> Actions to take:
A: Copy from the passage about Jesus and the historical record, word for word, everything between "If he didn't" and "claimed to be.", inclusive.
B: Write the next part of the passage about Jesus and the historical record, picking up right after its final sentence.

> Passage to read:
────

He never left the country. There were times when thousands of people followed him, but they weren't Romans, they were Jews. The people in Rome were oblivious to what was going on in Palestine when Jesus was alive.
He wasn't a rock star worldwide, no. And even in the generations immediately after, even probably for the first two centuries after Jesus, no one could have guessed that his movement would become the huge thing so that now more than a quarter of the people of the planet claim to be part of that movement because they were a persecuted minority, fed to the lions, burned at the stake, eating underground in the catacombs. I mean, it took centuries for Christianity to emerge as a significant movement.
And because of that, how would any Roman authority in the first few centuries even be able to guess that Christianity or Jesus would be important enough even to record anything about? Just this peasant walking around in Palestine. Now, despite the fact that Jesus wasn't really that big a deal outside of Palestine in his time, there are Roman historians that do mention him. They say very little, but that's partly because they knew very little in all likelihood.
But the fact that you read not much from the secular authority about Jesus is no argument whatsoever against the truthfulness of the story. The people who were there are the ones who wrote the story. They were impressed.
They became believers. And they said, other people need to know about this too. And so they wrote it.
And that's kind of how biographies end up getting written about other people too. If I read a biography of Ronald Reagan or Abraham Lincoln or Winston Churchill, I strongly suspect that the author is an admirer of the man he's writing about. I don't disqualify him to write on the subject just because he happens to admire the person that he's writing about.
If he didn't admire him, he probably wouldn't go to the trouble of doing the research to write a biography. Now, the disciples, on the other hand, who wrote the Gospels, they weren't just admirers. They were totally persuaded that Jesus was who he claimed to be.
And we find out why they were persuaded by the things they wrote, the things they heard him say and saw him do. And if anyone saw and heard those things and didn't become a believer, I'd have to wonder about their intelligence or honesty. If we ask the question, how can we know that the Bible is true? We're really saying, how can we know that the individual books of the Bible are written with true information in them? Well, the question could be asked, how do we know that anything is true? How do we know that any historical writing is true? When you read a newspaper, how do you know if that story's true or not? When you read history books, how do you know if they're true? When you get on the internet and look something up, how do you know if it's true, what you're reading? How can you know? The same ways that we would employ to test any story to know it's truth, we can apply to the stories in the Scriptures.

────

> Exercise data:

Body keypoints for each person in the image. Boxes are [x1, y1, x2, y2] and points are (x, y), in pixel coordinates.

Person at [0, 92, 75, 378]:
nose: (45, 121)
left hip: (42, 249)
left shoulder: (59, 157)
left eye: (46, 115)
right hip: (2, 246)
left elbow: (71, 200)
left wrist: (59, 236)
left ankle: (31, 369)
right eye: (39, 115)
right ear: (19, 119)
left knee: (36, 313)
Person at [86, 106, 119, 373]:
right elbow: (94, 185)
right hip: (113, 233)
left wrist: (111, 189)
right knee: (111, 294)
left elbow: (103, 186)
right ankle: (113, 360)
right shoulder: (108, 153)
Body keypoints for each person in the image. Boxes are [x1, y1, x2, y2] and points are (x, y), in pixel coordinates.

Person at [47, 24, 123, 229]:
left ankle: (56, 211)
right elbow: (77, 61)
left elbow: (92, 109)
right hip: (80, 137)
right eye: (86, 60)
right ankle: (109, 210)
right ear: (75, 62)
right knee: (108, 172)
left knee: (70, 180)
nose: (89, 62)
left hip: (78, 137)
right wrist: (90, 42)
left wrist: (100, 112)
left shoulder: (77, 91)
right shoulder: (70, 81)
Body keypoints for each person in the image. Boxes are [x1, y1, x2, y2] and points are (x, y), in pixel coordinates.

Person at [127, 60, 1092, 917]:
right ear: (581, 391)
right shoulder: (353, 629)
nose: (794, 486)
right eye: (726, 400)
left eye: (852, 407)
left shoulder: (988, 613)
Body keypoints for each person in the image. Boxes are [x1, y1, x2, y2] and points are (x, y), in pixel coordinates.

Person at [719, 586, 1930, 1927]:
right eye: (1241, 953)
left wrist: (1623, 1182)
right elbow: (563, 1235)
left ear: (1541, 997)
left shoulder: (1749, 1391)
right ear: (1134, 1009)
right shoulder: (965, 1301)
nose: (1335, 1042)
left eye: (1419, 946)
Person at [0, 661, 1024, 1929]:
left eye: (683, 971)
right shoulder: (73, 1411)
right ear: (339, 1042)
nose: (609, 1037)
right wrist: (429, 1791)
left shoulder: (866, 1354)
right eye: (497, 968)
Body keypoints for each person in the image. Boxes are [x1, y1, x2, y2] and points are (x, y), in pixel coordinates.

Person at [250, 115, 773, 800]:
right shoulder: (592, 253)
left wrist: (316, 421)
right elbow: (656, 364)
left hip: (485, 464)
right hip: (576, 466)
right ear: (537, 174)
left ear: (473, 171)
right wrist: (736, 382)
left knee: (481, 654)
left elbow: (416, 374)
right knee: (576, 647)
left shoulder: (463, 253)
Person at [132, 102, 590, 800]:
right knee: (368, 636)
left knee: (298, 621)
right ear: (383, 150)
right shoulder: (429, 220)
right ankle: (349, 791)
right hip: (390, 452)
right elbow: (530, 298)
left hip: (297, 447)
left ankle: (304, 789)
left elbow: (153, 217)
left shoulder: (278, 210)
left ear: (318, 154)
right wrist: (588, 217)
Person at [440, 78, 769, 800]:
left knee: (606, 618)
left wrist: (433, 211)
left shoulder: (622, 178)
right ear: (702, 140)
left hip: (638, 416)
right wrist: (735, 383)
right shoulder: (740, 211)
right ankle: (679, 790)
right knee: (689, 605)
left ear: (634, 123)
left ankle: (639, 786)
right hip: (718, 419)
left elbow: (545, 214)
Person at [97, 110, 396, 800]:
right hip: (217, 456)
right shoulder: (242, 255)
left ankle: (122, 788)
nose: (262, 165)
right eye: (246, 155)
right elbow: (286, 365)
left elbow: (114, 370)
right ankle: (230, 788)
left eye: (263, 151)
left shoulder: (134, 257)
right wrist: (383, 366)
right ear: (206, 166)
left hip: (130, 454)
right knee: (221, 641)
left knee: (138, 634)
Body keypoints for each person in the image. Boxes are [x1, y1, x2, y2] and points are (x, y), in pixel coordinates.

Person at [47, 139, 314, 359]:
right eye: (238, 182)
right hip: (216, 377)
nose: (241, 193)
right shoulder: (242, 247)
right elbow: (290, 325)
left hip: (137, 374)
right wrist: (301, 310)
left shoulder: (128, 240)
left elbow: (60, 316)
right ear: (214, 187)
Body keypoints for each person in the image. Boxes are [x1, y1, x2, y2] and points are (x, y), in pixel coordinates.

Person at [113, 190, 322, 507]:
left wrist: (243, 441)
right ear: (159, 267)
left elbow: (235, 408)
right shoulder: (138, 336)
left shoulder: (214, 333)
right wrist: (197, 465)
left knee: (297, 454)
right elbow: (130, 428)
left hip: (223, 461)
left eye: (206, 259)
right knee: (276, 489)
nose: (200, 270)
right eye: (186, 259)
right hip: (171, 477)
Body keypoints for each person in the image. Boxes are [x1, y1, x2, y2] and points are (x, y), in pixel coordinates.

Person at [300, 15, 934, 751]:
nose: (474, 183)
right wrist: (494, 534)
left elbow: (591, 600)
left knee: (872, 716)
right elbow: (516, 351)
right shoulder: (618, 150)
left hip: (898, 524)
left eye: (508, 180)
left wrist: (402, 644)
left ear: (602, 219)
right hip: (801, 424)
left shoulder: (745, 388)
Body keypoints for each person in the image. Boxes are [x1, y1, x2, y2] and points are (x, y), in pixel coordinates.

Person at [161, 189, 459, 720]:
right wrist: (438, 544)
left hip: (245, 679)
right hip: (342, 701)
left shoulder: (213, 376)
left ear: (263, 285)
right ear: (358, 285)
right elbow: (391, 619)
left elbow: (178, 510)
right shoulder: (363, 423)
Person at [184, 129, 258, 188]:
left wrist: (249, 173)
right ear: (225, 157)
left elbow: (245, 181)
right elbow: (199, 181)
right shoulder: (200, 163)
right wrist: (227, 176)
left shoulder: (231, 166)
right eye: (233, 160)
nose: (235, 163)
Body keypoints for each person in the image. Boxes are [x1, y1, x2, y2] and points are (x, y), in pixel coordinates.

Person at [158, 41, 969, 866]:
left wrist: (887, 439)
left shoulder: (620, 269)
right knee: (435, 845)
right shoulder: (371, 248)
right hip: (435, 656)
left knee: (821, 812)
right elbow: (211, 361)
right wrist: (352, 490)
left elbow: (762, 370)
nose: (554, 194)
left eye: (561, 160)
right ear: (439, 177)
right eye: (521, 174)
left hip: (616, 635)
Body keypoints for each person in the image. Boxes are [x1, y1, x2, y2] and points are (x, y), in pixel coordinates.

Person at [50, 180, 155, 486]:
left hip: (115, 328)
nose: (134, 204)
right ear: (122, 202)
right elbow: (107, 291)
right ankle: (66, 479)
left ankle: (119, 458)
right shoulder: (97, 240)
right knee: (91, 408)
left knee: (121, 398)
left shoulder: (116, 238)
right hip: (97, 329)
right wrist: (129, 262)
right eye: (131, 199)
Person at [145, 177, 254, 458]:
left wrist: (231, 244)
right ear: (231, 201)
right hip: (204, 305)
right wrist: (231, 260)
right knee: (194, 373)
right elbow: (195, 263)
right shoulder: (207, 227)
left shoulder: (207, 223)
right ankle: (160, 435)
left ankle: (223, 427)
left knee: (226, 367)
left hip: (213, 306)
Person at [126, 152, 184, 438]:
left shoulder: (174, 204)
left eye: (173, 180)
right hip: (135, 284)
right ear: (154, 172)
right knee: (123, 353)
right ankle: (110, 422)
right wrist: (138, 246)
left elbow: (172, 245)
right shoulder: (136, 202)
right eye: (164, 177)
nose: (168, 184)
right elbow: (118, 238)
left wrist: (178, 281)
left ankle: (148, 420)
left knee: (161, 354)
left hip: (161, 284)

────

> Answer section:
A:
If he didn't admire him, he probably wouldn't go to the trouble of doing the research to write a biography. Now, the disciples, on the other hand, who wrote the Gospels, they weren't just admirers. They were totally persuaded that Jesus was who he claimed to be.

B:
I would suggest four ways that we generally can determine that something is true, or at least our level of confidence in it can be very high. One is if the witnesses are competent, knowledgeable, and honest. That is the sources.
If a crime took place in Ferguson, and some people said, well, the kid was just minding his own business and a cop shot him, but then others who were closer to the situation who actually saw things says, no, there was a scuffle there. There is much more complicated than that. You wanna find out which witnesses actually saw what they're talking about, actually know something, are competent, and honest.
That is to say, not really motivated by any ulterior motive to twist the story. A lot of people assume that the Gospels can't be trusted because since they were written by Christians, those Christians would have a motive to twist the story. Why? What would they have to gain? The apostles didn't gain anything by being Christians except salvation and persecution.
They didn't make money off it. Their lives were in danger from the time they became Christians on, until almost all of them died as martyrs for their faith. What could possibly have motivated them to tell a story that wasn't true that got them into so much trouble? The only reason people would tell a story like that is if they really believed it was true and they were gonna say it, no matter how much trouble it got her into.
And that is certainly the impression we have when we read the lives of these men and see what they wrote. I think a lot of people, when they think of church leaders writing Christian propaganda, as they think the Gospels fall into the category of Christian propaganda from the first century, they forget that they're thinking of the church as some monstrosity in Europe with pointed-headed clerics and so forth and a really wealthy, politically powerful institution trying to impose its superstitions on a gullible public. This is what many people actually in their minds are thinking of when they say, well, we can't believe the Gospels are written by the church.
When they think of the church, they're thinking of something that was much, much, much later than the apostles' time. The church for the first 300 years didn't have any political power, any wealth. They were chased from town to town and their leaders were hunted down and fed to the lions.
For 300 years, it was at the beginning of that period that they wrote the Gospels. There was nothing that they had to gain by convincing people that Jesus was somebody that he wasn't. In fact, if what they were saying wasn't true, there's no reason to understand why they themselves would believe it or put up with the troubles that came with believing it.
You know, these men have every evidence of being credible, honest, and they were there. If we're trying to decide, is a story true that I've heard, is it coming from an eyewitness? Is it coming from someone who really knows what happened and someone who really isn't gonna try to fool me about this? They're honest and they don't have any reason to trick me about it. That's a very important test.
And if we test the Gospels by that, for example, or frankly, many of the other books of the Bible that are historical in nature, I think we generally will find there's no reason to doubt them. The second thing is, if no motive can be ascribed to the witnesses other than to report what is true. This is one way.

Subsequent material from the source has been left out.